A protein scaffold tripled the stem cell content of CAR-T cells - and they kept killing cancer for months
CAR-T therapy is often described as a living drug. Doctors extract a patient's T cells, genetically reprogram them to target cancer, and infuse them back. The initial results can be dramatic - tumors vanish, remission is declared. Then, in roughly half of treated patients, the cancer comes back. The living drug dies before the job is done.
A study published March 13 in Science Advances by researchers at Albert Einstein College of Medicine describes a manufacturing change that may substantially extend how long these engineered cells survive and fight.
The persistence problem
Standard CAR-T manufacturing uses chemical signals to activate T cells before genetic reprogramming. The process works, but it produces cells that are heavily skewed toward short-lived effector types - potent killers that burn out quickly. Fewer than 5% of conventionally manufactured CAR-T cells belong to the T memory stem cell (Tscm) population, a rare subset capable of self-renewal and generating fresh waves of active immune fighters over time.
Harris Goldstein, the study's senior author and professor of pediatrics and microbiology at Einstein, wanted to change that ratio. His team developed an alternative activation approach using a protein scaffold called HCW9206 that links three naturally occurring cytokines: IL-7, IL-15, and IL-21. Each of these signaling molecules is known to promote T cell survival and immune memory. Linking them together created a sustained, coordinated signal that pushed T cells toward the stem-like phenotype during manufacturing.
From 5% to more than 50%
The results were stark. More than half of CAR-T cells produced with the multi-cytokine scaffold displayed the T memory stem cell profile, compared to less than 5% with conventional methods. The scaffold-produced cells retained strong disease-fighting abilities while gaining the capacity for self-renewal - exactly the combination needed for long-term persistence in the body.

GIVEN DATA.

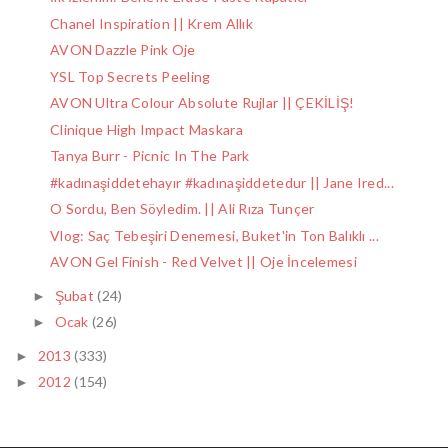
Chanel Inspiration || Krem Allık
AVON Dazzle Pink Oje
YSL Top Secrets Peeling
AVON Ultra Colour Absolute Rujlar || ÇEKİLİŞ!
Clinique High Impact Maskara
Tanya Burr - Picnic In The Park
#kadınaşiddetehayır #kadınaşiddetedur || Jane Ired...
O Sordu, Ben Söyledim. || Ali Rıza Tunçer
Vlog: Saç Tebeşiri Denemesi, Buket'in Ton Balıklı ...
AVON Gel Finish - Red Velvet || Oje İncelemesi
Şubat
(24)
►
Ocak
(26)
►
2013
(333)
►
2012
(154)
►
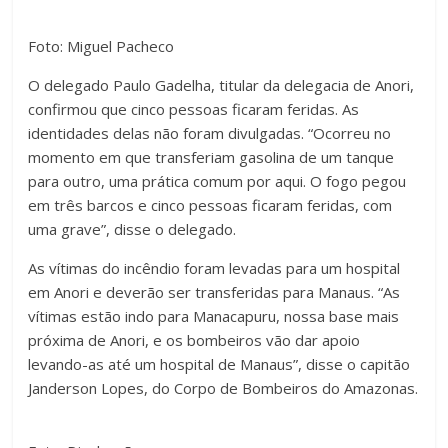
Foto: Miguel Pacheco
O delegado Paulo Gadelha, titular da delegacia de Anori,
confirmou que cinco pessoas ficaram feridas. As
identidades delas não foram divulgadas. “Ocorreu no
momento em que transferiam gasolina de um tanque
para outro, uma prática comum por aqui. O fogo pegou
em três barcos e cinco pessoas ficaram feridas, com
uma grave”, disse o delegado.
As vítimas do incêndio foram levadas para um hospital
em Anori e deverão ser transferidas para Manaus. “As
vítimas estão indo para Manacapuru, nossa base mais
próxima de Anori, e os bombeiros vão dar apoio
levando-as até um hospital de Manaus”, disse o capitão
Janderson Lopes, do Corpo de Bombeiros do Amazonas.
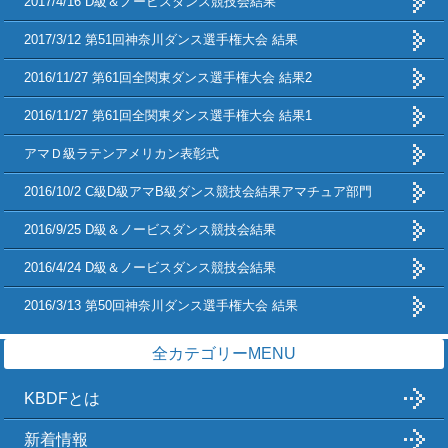
2017/4/16 D級＆ノービスダンス競技会結果
2017/3/12 第51回神奈川ダンス選手権大会 結果
2016/11/27 第61回全関東ダンス選手権大会 結果2
2016/11/27 第61回全関東ダンス選手権大会 結果1
アマＤ級ラテンアメリカン表彰式
2016/10/2 C級D級アマB級ダンス競技会結果アマチュア部門
2016/9/25 D級＆ノービスダンス競技会結果
2016/4/24 D級＆ノービスダンス競技会結果
2016/3/13 第50回神奈川ダンス選手権大会 結果
全カテゴリーMENU
KBDFとは
新着情報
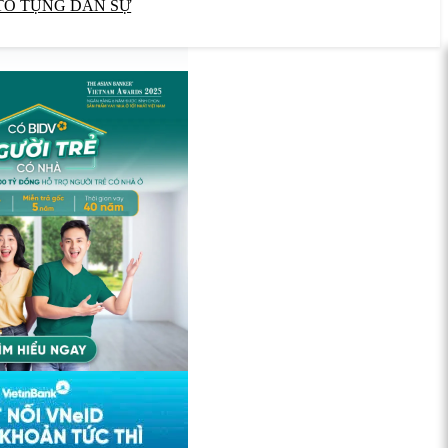
TỐ TỤNG DÂN SỰ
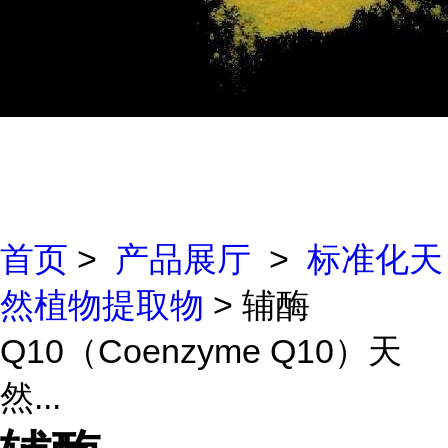
首页
>
产品展厅
>
标准化天
然植物提取物
> 辅酶
Q10（Coenzyme Q10）天
然...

TASK SET.
1 – Can you sum up the article on the CAR-T protein scaffold in two sentences?
2 – Could you write what comes next in the article on the CAR-T protein scaffold, picking up after its final sentence?
The rows aren't needed for what comes next.

PER-TASK OUTPUTS.
1 – In roughly half of patients treated with CAR-T therapy, the cancer returns because the engineered cells die before the job is done. Researchers at Albert Einstein College of Medicine activated T cells with a protein scaffold, HCW9206, that links IL-7, IL-15, and IL-21, and more than half of the resulting CAR-T cells showed the T memory stem cell profile, compared with under 5% from conventional methods.

2 –
In a mouse model of human leukemia, both conventional and scaffold-produced CAR-T cells eliminated cancer after initial treatment. The difference appeared during relapse simulation. When researchers re-infused leukemia cells weeks later, only the scaffold-engineered CAR-T cells mounted a strong recall response - expanding in number and preventing tumor recurrence. Conventional CAR-T cells, their numbers depleted, failed to respond.
An HIV application
The team also tested the approach against HIV. Current antiretroviral therapy (ART) suppresses HIV to undetectable levels but cannot eliminate cells harboring dormant virus. If ART is stopped, the virus rebounds from these long-lived reservoirs. A functional cure would require immune cells capable of patrolling the body for years, hunting down and destroying residual infected cells.
In a humanized mouse model, scaffold-generated CAR-T cells eliminated significantly more HIV-infected cells than conventionally manufactured ones. The team also produced CAR-T cells from patients already living with HIV and demonstrated that those cells could eradicate HIV-infected cells in the lab.
Mouse models, human questions
These are animal studies, and the gap between mouse efficacy and human outcomes is wide in cell therapy. Humanized mouse models approximate but do not fully reproduce the complexity of a functioning human immune system. The long-term safety of infusing a higher proportion of stem-like T cells - which by definition persist and self-renew - requires careful evaluation. There is a theoretical concern that extremely long-lived engineered cells could themselves become problematic, though no evidence of that emerged in this study.
Manufacturing scalability is another open question. The HCW9206 scaffold is a proprietary protein produced by HCW Biologics, and translating the approach from research-scale to clinical-scale production involves regulatory, logistical, and cost hurdles that the study does not address.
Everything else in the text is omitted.